Work to complete:
If a line in the data below contains the word "input", copy it out.

*** Block opens ***

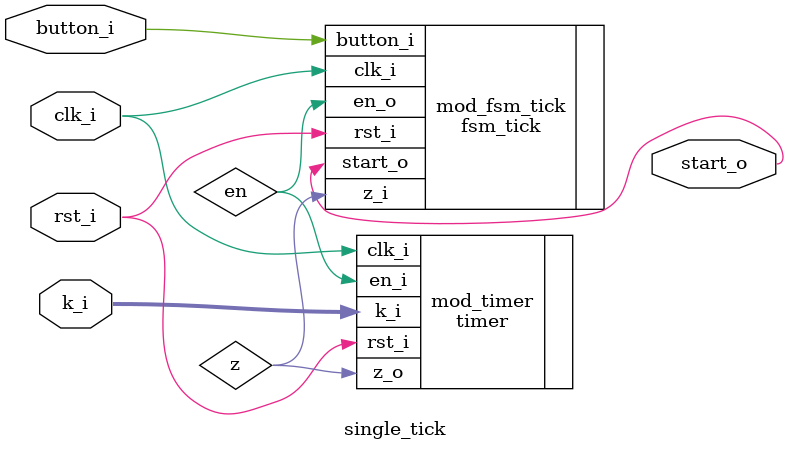
<source format=v>

module single_tick #(
  parameter Width = 29
) (
  input              rst_i,
  input              clk_i,
  input  [Width-1:0] k_i,
  input              button_i,
  output             start_o
);

  wire z, en;

  timer #(.Width(Width)) mod_timer (
    .rst_i(rst_i),
    .clk_i(clk_i),
    .en_i(en),
    .k_i(k_i),
    .z_o(z)
  );

  fsm_tick mod_fsm_tick (
    .rst_i(rst_i),
    .clk_i(clk_i),
    .button_i(button_i),
    .z_i(z),
    .start_o(start_o),
    .en_o(en)
  );

endmodule
</source>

*** Block closes ***

Reply:
  input              rst_i,
  input              clk_i,
  input  [Width-1:0] k_i,
  input              button_i,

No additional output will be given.